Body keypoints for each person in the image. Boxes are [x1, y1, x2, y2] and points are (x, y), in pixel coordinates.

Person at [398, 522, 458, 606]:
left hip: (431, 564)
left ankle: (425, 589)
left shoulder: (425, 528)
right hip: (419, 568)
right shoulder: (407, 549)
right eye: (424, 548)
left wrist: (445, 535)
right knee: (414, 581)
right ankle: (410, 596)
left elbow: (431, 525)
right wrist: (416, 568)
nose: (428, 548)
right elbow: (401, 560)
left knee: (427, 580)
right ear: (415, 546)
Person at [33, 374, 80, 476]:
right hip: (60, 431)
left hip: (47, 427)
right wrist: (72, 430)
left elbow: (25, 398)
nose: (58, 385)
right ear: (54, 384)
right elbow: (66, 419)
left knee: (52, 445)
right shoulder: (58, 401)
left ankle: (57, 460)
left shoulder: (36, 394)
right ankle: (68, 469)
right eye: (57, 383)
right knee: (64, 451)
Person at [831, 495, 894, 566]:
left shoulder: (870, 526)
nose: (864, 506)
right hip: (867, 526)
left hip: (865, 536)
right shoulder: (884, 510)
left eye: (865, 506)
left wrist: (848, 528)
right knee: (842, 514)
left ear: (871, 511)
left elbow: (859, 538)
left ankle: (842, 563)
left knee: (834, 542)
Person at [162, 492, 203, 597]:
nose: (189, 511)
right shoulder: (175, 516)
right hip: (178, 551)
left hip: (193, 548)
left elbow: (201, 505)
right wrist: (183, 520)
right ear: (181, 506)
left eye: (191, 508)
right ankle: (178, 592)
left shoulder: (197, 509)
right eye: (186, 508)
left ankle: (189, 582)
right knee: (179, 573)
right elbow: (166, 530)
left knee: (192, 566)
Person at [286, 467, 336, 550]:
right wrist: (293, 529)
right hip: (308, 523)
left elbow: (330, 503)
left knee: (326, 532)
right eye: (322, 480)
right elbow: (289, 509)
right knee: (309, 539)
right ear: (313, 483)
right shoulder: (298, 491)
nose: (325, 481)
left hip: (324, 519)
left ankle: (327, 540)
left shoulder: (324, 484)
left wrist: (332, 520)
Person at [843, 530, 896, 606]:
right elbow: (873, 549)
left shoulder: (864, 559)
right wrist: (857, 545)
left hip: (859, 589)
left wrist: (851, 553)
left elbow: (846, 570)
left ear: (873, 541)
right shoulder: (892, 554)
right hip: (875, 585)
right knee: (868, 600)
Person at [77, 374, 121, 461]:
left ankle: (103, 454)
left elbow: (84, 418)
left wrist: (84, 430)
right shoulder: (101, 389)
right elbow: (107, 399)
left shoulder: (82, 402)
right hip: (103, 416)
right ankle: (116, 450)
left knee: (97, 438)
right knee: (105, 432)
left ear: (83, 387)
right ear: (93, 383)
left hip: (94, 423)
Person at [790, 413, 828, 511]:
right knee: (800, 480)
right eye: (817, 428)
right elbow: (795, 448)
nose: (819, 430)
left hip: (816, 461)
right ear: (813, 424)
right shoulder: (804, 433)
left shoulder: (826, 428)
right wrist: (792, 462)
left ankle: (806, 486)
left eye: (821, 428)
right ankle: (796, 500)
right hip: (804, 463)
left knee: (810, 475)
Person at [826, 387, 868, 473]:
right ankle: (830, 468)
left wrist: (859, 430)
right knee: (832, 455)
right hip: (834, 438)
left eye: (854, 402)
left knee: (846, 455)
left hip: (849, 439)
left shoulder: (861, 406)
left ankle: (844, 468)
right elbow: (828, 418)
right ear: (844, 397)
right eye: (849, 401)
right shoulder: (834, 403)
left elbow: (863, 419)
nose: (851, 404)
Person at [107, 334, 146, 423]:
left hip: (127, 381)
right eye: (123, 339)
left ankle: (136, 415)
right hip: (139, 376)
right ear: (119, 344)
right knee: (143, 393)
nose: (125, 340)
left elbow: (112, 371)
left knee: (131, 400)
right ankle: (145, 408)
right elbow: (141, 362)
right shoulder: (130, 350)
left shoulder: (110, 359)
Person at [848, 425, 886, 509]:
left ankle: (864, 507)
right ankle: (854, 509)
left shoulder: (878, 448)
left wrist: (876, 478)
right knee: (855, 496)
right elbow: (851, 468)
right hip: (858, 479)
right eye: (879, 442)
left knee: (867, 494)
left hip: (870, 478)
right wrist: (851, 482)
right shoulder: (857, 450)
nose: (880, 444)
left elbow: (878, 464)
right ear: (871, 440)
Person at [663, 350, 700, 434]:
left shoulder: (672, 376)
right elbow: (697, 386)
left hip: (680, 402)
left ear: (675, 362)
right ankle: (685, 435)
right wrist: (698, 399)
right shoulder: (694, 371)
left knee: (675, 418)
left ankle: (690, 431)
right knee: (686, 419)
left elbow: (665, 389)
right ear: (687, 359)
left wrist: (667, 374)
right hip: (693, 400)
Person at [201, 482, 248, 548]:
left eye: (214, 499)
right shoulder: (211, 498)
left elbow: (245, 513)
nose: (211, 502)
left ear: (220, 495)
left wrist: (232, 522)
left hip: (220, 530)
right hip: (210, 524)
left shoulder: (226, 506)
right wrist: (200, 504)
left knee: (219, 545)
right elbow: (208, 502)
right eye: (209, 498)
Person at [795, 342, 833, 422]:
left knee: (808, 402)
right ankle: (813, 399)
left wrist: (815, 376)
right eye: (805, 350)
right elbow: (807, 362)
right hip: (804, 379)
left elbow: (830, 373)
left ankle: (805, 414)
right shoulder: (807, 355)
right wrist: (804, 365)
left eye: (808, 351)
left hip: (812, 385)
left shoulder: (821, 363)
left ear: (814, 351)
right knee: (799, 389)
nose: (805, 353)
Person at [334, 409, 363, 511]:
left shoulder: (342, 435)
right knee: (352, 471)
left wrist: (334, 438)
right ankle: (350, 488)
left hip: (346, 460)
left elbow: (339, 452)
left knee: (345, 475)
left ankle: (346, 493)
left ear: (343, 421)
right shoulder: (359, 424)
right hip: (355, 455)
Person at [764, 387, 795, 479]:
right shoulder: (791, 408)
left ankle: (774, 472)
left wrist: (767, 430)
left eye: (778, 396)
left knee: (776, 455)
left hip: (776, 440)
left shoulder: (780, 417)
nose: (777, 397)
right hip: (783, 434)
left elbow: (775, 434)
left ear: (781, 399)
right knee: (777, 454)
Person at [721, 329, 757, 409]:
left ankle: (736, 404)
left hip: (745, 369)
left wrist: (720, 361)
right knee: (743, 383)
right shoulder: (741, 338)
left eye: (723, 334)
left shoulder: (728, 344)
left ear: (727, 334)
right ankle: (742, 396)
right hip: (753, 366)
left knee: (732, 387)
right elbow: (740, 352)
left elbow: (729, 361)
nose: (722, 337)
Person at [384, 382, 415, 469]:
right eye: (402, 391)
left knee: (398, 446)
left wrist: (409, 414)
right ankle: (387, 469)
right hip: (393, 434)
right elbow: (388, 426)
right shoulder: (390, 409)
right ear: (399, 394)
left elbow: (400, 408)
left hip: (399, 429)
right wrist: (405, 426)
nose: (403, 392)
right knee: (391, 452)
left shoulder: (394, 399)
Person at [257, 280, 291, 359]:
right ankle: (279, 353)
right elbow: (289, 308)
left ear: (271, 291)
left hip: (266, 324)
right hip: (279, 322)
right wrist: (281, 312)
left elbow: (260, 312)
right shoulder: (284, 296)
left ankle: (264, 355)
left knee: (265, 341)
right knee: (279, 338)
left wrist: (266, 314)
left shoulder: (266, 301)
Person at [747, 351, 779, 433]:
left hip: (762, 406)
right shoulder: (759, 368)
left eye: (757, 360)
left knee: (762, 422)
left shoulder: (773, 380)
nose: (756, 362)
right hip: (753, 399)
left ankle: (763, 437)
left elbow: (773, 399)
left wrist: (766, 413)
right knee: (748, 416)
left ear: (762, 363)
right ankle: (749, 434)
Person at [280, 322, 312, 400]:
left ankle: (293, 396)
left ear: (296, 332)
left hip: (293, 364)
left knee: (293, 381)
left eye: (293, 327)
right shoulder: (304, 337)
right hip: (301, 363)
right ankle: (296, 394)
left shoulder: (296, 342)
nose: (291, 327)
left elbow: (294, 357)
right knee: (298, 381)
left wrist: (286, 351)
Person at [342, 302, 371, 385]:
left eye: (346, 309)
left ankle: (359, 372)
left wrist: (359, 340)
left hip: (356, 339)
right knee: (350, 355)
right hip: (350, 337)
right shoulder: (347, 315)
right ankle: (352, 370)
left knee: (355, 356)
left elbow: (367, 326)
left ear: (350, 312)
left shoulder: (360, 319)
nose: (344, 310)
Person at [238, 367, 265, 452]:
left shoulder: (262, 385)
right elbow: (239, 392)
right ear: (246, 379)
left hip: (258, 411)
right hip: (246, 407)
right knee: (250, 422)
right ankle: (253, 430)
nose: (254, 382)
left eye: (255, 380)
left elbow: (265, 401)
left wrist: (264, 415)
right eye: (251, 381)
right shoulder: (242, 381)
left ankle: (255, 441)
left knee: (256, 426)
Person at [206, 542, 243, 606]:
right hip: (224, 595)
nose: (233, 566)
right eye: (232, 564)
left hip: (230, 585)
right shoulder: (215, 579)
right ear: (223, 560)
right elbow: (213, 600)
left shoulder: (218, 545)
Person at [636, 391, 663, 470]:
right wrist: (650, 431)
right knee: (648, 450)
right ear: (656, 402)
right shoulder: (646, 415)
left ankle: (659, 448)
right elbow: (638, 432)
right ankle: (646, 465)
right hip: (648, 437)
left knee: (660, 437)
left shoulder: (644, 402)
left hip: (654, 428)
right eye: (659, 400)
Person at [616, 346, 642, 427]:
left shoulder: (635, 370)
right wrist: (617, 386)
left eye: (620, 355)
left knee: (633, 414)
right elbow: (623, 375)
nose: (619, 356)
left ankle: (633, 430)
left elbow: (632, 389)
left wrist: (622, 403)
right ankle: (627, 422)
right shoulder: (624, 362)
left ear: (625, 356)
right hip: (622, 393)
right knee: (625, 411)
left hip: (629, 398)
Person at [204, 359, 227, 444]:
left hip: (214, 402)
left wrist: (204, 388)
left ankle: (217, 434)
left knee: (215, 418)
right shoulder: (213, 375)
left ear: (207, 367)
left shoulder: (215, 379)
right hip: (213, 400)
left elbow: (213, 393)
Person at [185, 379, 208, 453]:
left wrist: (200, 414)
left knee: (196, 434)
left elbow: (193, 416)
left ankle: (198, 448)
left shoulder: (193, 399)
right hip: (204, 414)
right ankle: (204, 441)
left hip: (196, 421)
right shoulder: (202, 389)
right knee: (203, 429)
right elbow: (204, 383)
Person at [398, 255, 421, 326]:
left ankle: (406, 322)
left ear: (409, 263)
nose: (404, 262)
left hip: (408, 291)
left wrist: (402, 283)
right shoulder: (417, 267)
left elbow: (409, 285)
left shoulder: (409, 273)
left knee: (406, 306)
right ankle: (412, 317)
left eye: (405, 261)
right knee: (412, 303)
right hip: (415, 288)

###

**What you should do:** The stretch of entries above that starts with the line containing "right ankle: (352, 370)" and goes on through the line containing "right knee: (250, 422)" is to be transcribed exactly, and no other line is to be transcribed.

**Result:**
right ankle: (352, 370)
left knee: (355, 356)
left elbow: (367, 326)
left ear: (350, 312)
left shoulder: (360, 319)
nose: (344, 310)
Person at [238, 367, 265, 452]:
left shoulder: (262, 385)
right elbow: (239, 392)
right ear: (246, 379)
left hip: (258, 411)
right hip: (246, 407)
right knee: (250, 422)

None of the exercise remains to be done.